- [Material provided]:

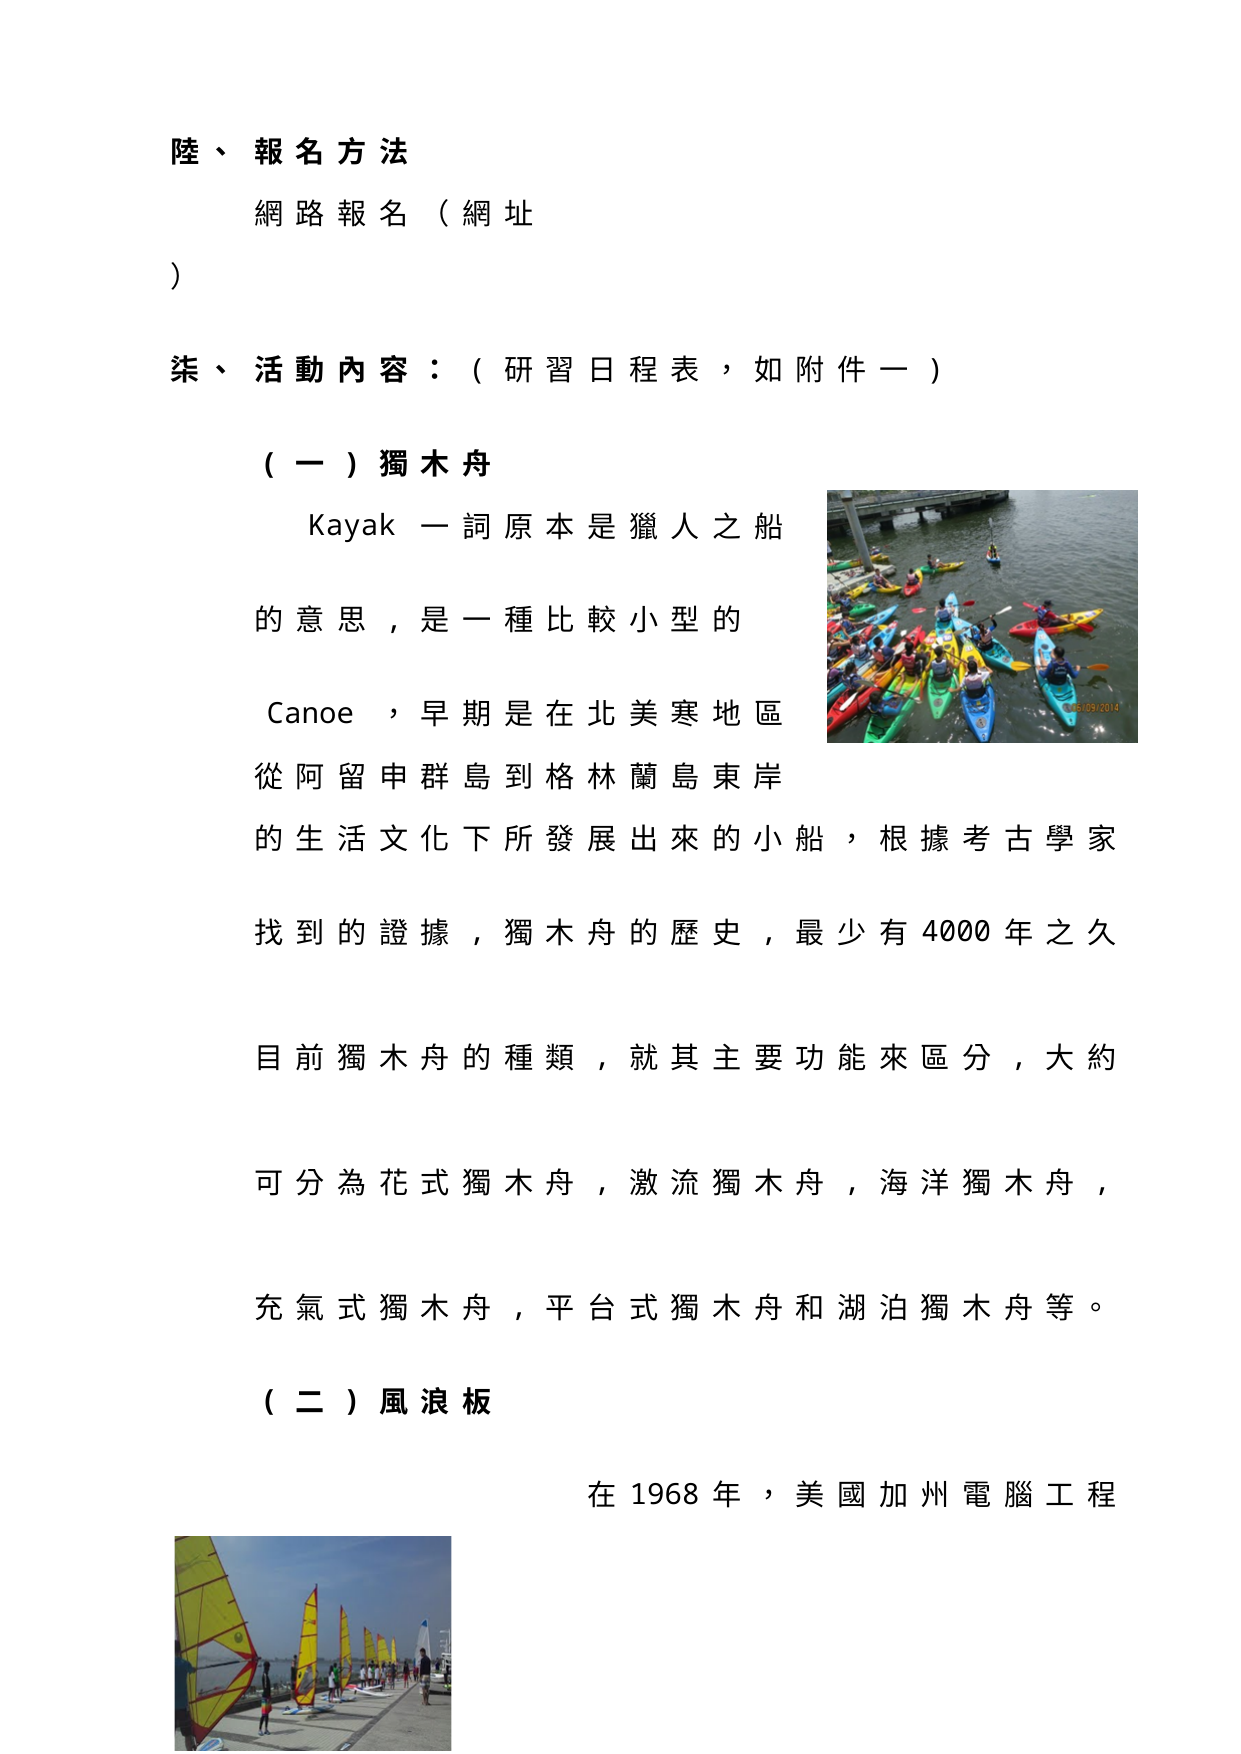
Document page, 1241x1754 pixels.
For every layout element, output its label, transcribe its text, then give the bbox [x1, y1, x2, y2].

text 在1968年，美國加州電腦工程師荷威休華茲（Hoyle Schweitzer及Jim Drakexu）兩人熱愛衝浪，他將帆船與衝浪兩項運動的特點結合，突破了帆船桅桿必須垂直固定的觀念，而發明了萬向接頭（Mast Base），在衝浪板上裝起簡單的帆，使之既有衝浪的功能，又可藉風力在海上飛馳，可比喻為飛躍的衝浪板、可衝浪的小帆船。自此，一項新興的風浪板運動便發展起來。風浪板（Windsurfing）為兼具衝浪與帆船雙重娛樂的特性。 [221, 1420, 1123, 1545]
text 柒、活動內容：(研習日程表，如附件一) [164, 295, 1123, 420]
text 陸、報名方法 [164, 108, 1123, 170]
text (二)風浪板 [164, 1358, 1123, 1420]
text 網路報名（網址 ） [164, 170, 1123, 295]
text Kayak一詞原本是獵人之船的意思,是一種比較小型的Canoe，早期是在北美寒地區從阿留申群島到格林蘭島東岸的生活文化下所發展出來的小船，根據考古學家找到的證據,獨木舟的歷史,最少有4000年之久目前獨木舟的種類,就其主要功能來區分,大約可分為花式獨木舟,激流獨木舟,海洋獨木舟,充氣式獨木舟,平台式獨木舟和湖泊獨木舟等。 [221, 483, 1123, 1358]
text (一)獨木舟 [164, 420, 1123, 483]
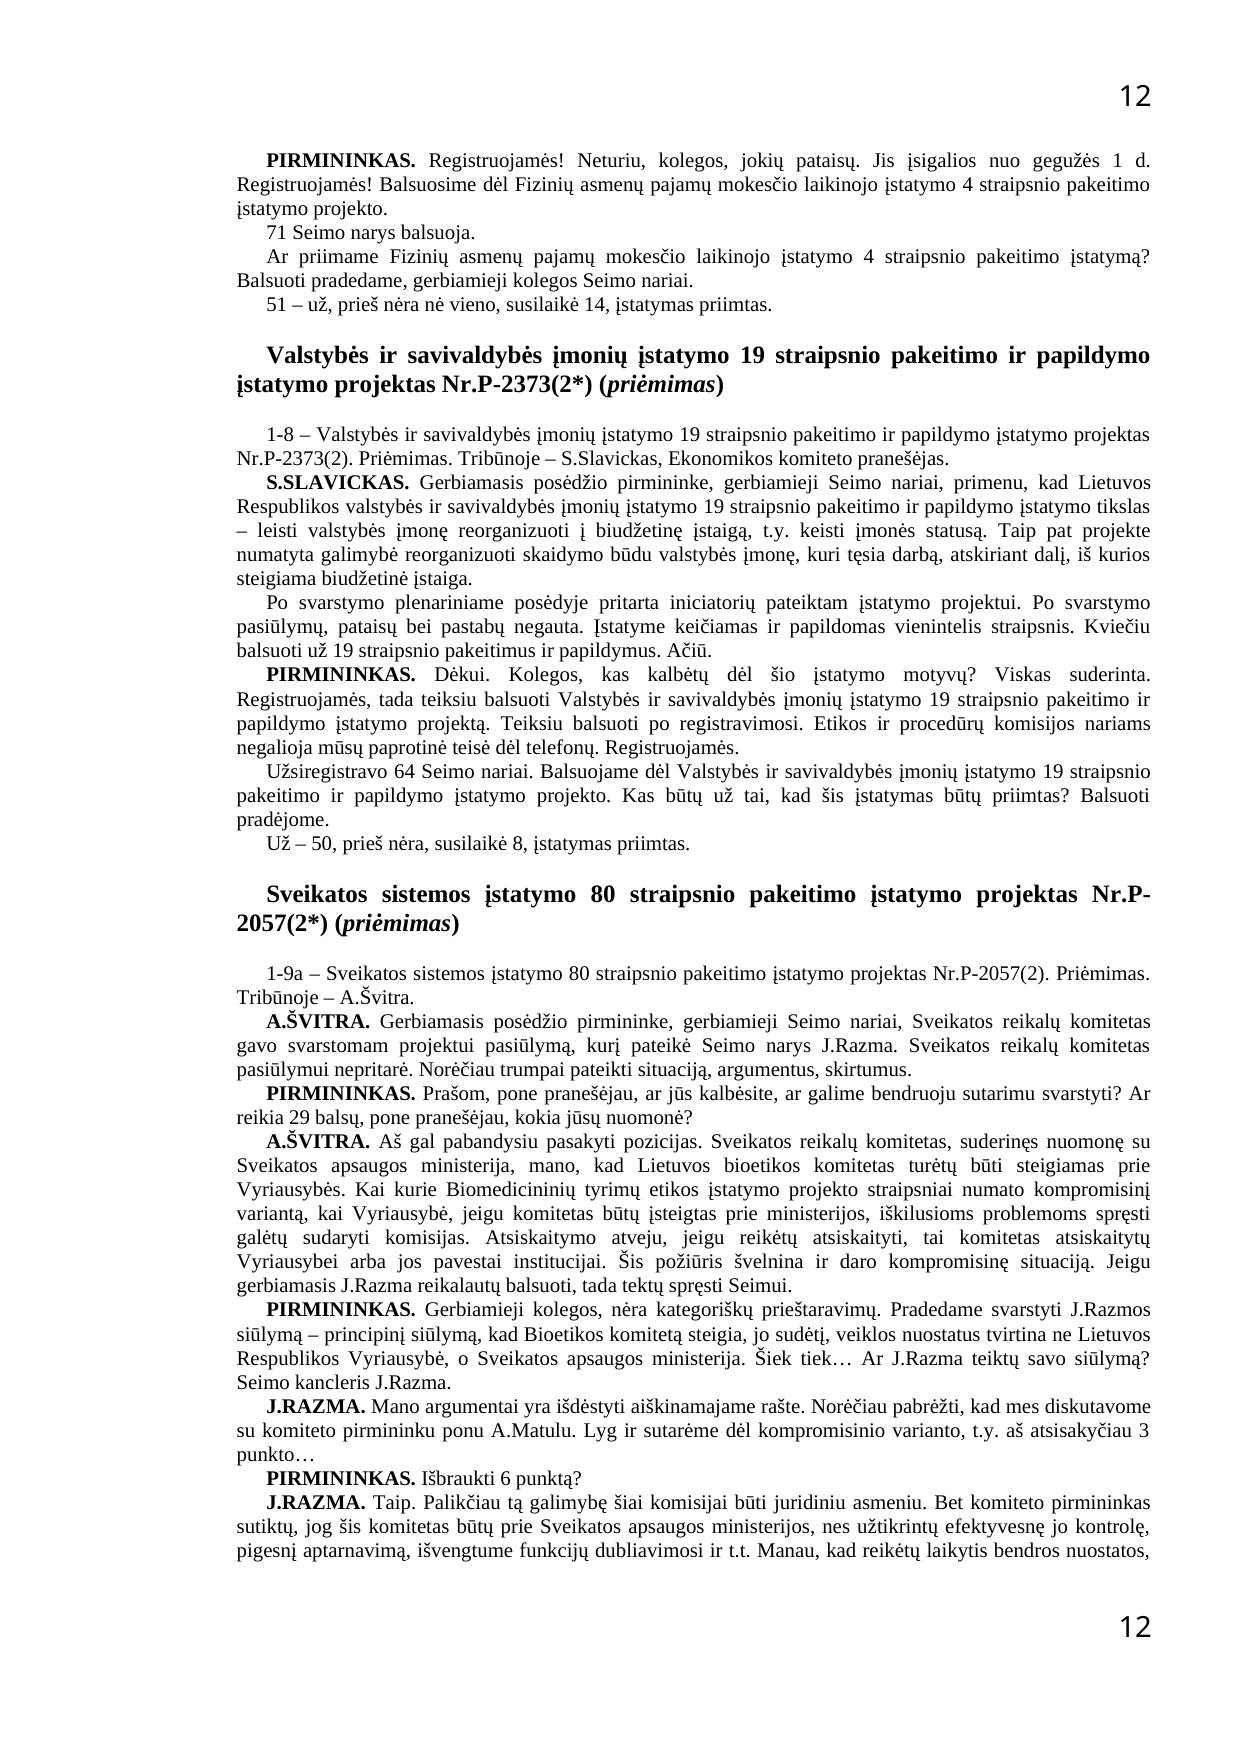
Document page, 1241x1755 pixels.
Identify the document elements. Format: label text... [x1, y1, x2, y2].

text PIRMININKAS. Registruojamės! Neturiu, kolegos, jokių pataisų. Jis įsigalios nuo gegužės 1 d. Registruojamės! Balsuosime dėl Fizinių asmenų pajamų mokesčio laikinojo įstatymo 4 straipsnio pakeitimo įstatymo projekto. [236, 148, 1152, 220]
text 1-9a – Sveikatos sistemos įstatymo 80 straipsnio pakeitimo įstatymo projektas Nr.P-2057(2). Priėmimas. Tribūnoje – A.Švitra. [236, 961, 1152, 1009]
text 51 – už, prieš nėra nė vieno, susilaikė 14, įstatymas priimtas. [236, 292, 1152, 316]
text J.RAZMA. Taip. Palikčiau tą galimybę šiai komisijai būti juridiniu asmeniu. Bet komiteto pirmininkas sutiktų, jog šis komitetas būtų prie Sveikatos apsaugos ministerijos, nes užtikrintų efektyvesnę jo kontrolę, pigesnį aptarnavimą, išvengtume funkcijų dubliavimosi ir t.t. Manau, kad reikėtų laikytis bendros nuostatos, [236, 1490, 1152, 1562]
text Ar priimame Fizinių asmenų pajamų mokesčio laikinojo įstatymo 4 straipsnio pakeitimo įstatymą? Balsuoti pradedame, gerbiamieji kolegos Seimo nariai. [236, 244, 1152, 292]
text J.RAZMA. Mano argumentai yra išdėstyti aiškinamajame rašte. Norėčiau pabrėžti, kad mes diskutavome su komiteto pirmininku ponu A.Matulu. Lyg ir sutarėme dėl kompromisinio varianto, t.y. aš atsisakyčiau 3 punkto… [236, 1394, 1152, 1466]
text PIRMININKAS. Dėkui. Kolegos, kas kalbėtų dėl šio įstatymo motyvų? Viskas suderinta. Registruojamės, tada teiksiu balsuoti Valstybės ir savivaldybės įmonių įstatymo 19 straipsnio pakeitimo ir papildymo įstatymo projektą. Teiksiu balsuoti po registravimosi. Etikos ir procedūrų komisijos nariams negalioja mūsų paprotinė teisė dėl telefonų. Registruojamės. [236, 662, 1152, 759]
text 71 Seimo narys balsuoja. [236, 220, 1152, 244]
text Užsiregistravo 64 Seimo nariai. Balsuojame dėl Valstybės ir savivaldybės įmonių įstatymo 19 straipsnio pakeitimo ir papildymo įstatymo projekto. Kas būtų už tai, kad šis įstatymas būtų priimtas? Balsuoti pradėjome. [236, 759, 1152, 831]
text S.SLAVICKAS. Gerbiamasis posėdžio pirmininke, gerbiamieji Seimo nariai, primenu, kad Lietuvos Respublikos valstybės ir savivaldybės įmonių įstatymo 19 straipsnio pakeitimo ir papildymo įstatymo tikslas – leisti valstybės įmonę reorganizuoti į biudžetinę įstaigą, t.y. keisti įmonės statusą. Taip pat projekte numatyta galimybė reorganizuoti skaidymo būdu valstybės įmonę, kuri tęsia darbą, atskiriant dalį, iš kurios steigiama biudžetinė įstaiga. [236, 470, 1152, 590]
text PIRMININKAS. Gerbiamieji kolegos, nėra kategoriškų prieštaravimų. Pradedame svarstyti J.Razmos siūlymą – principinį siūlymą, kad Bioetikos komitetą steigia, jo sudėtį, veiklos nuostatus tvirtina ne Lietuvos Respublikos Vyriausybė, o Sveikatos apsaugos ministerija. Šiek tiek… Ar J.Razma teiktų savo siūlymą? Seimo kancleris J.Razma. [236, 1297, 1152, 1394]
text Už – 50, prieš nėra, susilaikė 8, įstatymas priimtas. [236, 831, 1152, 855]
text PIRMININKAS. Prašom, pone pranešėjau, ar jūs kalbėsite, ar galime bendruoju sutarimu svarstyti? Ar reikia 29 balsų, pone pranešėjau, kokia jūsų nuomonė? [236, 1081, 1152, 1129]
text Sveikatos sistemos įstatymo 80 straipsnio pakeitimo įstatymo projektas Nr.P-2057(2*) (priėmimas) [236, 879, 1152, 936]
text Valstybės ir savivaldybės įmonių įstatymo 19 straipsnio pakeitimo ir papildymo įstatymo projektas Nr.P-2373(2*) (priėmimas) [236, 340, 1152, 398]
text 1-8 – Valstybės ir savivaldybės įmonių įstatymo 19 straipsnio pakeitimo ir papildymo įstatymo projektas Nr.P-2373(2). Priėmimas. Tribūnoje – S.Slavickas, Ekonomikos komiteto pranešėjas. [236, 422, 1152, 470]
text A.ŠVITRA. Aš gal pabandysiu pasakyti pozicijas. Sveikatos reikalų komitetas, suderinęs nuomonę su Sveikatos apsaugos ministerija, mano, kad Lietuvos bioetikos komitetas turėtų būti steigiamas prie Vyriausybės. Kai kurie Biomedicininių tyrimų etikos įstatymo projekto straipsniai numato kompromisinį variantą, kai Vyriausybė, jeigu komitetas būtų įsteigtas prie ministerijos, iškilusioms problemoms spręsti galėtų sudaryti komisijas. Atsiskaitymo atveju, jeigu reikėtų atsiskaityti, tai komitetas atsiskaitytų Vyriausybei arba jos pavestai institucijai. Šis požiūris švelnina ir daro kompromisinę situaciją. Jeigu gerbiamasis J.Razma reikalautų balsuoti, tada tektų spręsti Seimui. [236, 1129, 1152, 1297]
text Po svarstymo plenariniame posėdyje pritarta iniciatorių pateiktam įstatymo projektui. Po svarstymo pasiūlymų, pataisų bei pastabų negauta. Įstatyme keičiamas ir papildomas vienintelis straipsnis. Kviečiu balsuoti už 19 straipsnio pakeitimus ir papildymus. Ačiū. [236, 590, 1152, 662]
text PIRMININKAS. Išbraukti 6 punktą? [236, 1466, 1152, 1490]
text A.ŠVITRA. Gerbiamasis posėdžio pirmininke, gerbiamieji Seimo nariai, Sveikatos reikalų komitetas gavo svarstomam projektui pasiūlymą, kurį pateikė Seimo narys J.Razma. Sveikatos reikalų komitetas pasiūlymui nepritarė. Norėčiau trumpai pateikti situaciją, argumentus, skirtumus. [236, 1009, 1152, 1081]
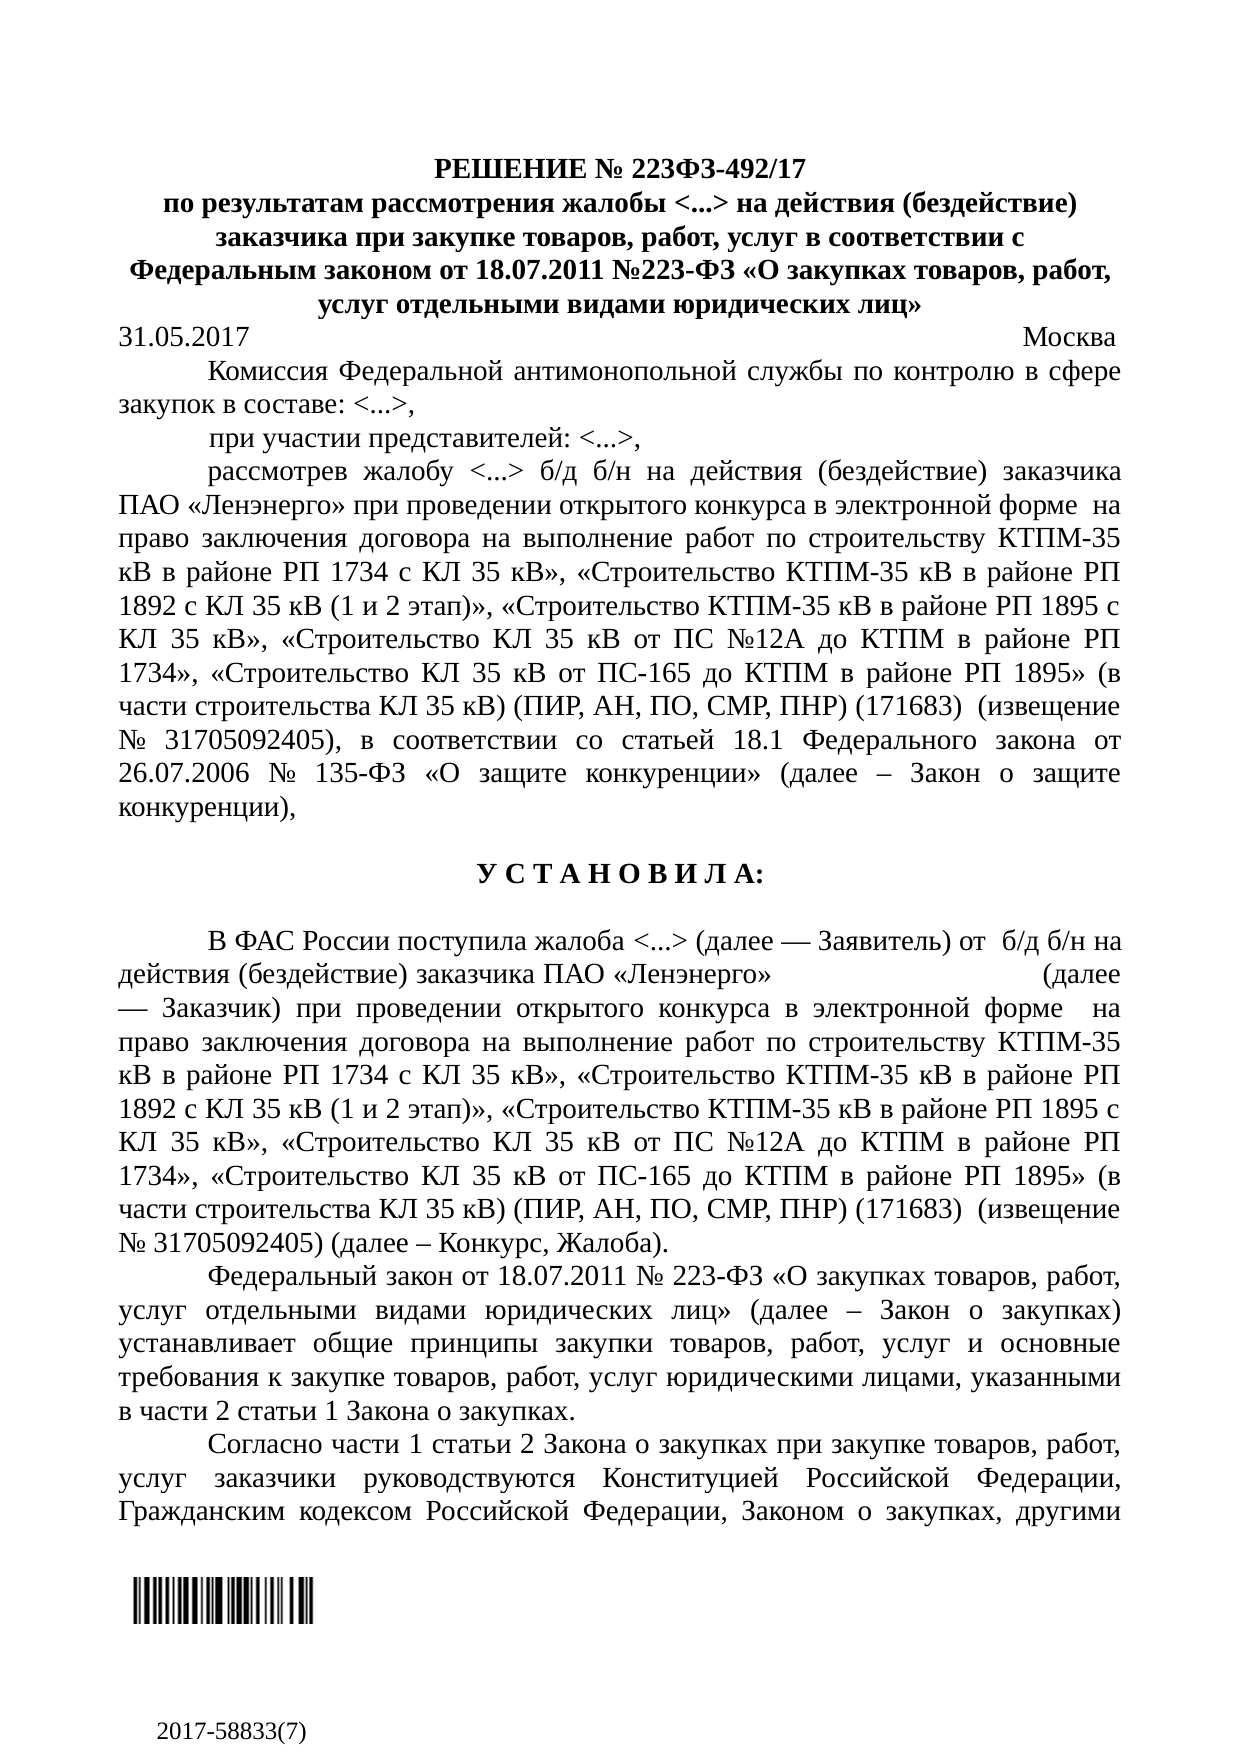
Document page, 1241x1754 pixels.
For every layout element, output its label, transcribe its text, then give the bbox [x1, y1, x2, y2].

- [Instructions for the task]: Reproduce verbatim the part of the records that opens with the line containing "Document page, 1241x1755 pixels." and closes with the line containing "Identify the document", including both of those lines and nothing else.

- [Response to the exercise]:
Document page, 1241x1755 pixels.
Identify the document elements. Format: label text... [x1, y1, x2, y2].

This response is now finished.